Dupuytren’s contracture is a thickening of the tissue beneath the skin of the palm of your hand, known as the palmar fascia. The condition may take years to develop. Thickening starts slowly, but over time it can cause the fingers of your hand to curl into your palm. This curling inward is called contraction. The degree of contraction varies from person to person.
Any finger can be affected, but usually it's the ring and pinky fingers. You might not be able to straighten them. This is usually not painful, but it can make it hard to grip with your hand, shake hands, or put your hand in your pocket. The condition often affects both hands, but usually one hand more than the other.
The cause of Dupuytren’s contracture is not known, but it's not the result of injury or overuse.

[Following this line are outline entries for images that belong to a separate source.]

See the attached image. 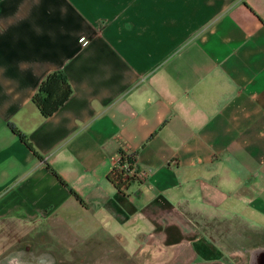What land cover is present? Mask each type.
Returning <instances> with one entry per match:
<instances>
[{
	"label": "crops",
	"instance_id": "obj_1",
	"mask_svg": "<svg viewBox=\"0 0 264 264\" xmlns=\"http://www.w3.org/2000/svg\"><path fill=\"white\" fill-rule=\"evenodd\" d=\"M121 151L150 173L125 191ZM34 230L84 263L264 264V0H0V243Z\"/></svg>",
	"mask_w": 264,
	"mask_h": 264
},
{
	"label": "rangeland",
	"instance_id": "obj_2",
	"mask_svg": "<svg viewBox=\"0 0 264 264\" xmlns=\"http://www.w3.org/2000/svg\"><path fill=\"white\" fill-rule=\"evenodd\" d=\"M1 243L0 264H12L13 260L22 264H94L84 263L81 259L86 255L82 252L89 249L87 244L75 246L73 250L71 247L61 248L50 233L34 230L12 245Z\"/></svg>",
	"mask_w": 264,
	"mask_h": 264
},
{
	"label": "trees",
	"instance_id": "obj_3",
	"mask_svg": "<svg viewBox=\"0 0 264 264\" xmlns=\"http://www.w3.org/2000/svg\"><path fill=\"white\" fill-rule=\"evenodd\" d=\"M60 76L62 78V82L64 85V92L58 98H55L53 102H51L54 89L52 87L53 79ZM72 92V88L68 83L65 73L63 71H56L49 74L42 82L39 87V90L34 95V101L38 104V106L42 109L43 113L46 115L54 112L58 107H60L70 96ZM10 126L12 129L20 136V138L30 147L37 155L41 156L38 151L34 148L32 142L29 140L28 136L18 128L13 122H10ZM137 160L136 152L129 153L126 151H121L120 158L111 172L108 174L109 180H111L118 189L121 191H125L133 182L138 181V179L132 176H126V169L123 167L126 161L132 164ZM76 193V192H75Z\"/></svg>",
	"mask_w": 264,
	"mask_h": 264
},
{
	"label": "built area",
	"instance_id": "obj_4",
	"mask_svg": "<svg viewBox=\"0 0 264 264\" xmlns=\"http://www.w3.org/2000/svg\"><path fill=\"white\" fill-rule=\"evenodd\" d=\"M131 163L126 161L124 163V168L126 169V176H132L134 175L138 181H146L148 176H149V170L146 169V168H140L138 165H137V160L132 164V167H130Z\"/></svg>",
	"mask_w": 264,
	"mask_h": 264
},
{
	"label": "bare ground",
	"instance_id": "obj_5",
	"mask_svg": "<svg viewBox=\"0 0 264 264\" xmlns=\"http://www.w3.org/2000/svg\"><path fill=\"white\" fill-rule=\"evenodd\" d=\"M12 264H22V263H20V262H18V261H16V260H13V261H12Z\"/></svg>",
	"mask_w": 264,
	"mask_h": 264
}]
</instances>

Men are four times more likely to be affected than women.
Other risk factors include:
- Being older than 50
- Having a family history of the condition
- Being of Northern European ancestry
- Being a heavy drinker or smoker
- Having certain medical conditions, including diabetes, epilepsy, thyroid disease, tuberculosis, cirrhosis, or a history of heart attack
Signs and symptoms of Dupuytren’s contracture, which start slowly and progress over time, usually develop in this order:
- Stiffness and puckering in the palm of the hand or the palm side of a finger
- Formation of one or more tender lumps, called nodules, on the palm or finger
- Changing of nodules into painless, thick bands of tissue
- Curling of the fingers into the palm of the hand
People who have just thickening or nodules may not need treatment. If the contracture is getting worse and making it hard to use your hand, several treatment options are available that may slow down progression of the condition and release the finger contractions.